Dataset entries
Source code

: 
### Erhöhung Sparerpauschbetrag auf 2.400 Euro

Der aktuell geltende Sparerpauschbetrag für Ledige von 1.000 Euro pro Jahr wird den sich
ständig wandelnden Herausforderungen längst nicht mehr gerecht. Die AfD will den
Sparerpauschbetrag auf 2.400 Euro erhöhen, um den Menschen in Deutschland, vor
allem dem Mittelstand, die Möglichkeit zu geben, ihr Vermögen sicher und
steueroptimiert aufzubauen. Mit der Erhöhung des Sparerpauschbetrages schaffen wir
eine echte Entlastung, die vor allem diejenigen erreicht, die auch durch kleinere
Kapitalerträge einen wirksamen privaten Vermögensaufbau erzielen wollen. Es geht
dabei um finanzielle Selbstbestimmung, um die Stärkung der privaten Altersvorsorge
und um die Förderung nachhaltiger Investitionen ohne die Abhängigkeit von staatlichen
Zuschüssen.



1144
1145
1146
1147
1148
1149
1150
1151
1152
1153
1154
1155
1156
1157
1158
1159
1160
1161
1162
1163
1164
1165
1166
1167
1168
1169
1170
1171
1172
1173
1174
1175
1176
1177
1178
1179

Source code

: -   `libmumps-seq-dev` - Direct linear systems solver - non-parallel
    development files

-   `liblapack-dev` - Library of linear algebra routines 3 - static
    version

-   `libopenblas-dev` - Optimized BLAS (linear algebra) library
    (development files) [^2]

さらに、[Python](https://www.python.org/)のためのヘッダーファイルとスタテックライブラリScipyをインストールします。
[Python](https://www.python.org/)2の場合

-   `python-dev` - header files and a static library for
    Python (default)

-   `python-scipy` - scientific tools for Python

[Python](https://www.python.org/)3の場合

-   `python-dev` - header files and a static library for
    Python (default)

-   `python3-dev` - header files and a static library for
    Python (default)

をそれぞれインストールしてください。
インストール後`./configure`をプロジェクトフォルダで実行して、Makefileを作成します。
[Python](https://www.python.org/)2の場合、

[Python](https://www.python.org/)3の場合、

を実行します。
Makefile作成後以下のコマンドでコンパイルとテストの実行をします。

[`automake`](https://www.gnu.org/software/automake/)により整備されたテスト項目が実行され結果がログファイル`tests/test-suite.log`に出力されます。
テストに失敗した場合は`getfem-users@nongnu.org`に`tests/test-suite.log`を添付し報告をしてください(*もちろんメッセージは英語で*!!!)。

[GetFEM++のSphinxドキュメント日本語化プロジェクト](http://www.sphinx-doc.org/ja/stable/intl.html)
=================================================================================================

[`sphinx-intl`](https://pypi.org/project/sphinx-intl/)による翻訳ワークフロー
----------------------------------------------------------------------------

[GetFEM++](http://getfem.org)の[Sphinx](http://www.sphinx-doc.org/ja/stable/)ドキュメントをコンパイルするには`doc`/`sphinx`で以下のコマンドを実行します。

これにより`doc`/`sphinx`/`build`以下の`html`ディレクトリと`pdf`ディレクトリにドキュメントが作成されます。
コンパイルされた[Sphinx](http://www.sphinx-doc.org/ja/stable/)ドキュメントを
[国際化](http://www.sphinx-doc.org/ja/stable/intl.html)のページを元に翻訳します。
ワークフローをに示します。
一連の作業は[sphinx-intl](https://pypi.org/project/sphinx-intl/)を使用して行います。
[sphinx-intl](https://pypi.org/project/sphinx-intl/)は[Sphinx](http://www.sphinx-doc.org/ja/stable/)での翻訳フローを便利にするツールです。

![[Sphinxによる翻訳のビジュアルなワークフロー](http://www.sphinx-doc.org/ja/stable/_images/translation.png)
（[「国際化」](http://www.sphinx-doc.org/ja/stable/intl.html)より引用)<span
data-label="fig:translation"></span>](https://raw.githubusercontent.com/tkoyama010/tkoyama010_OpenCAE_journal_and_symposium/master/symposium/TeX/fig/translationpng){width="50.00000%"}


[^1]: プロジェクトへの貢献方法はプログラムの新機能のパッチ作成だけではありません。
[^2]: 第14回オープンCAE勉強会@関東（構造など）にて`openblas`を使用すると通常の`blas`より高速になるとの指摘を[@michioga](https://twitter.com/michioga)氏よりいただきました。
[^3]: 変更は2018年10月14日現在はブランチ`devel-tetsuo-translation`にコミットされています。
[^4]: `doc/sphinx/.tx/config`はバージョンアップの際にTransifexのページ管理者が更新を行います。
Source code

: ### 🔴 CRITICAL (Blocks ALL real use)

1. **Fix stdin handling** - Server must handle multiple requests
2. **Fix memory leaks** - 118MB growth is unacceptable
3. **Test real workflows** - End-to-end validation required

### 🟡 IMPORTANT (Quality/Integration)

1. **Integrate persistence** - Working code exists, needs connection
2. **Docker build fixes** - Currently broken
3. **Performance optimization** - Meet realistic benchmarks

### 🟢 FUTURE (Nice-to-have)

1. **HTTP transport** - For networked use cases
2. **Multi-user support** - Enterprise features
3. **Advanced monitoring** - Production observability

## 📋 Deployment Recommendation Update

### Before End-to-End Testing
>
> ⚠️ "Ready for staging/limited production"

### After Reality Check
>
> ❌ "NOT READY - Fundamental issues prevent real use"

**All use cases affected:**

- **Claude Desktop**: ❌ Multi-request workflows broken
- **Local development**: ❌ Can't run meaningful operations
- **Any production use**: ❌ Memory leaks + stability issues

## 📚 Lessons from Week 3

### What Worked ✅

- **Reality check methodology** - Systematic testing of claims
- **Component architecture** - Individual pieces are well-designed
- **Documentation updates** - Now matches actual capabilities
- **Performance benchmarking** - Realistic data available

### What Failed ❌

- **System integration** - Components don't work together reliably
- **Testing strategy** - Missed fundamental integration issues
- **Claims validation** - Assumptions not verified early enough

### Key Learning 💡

Task directions: Go through the records above and copy every line with the word "cases".

Expected answer:
1. **HTTP transport** - For networked use cases
**All use cases affected:**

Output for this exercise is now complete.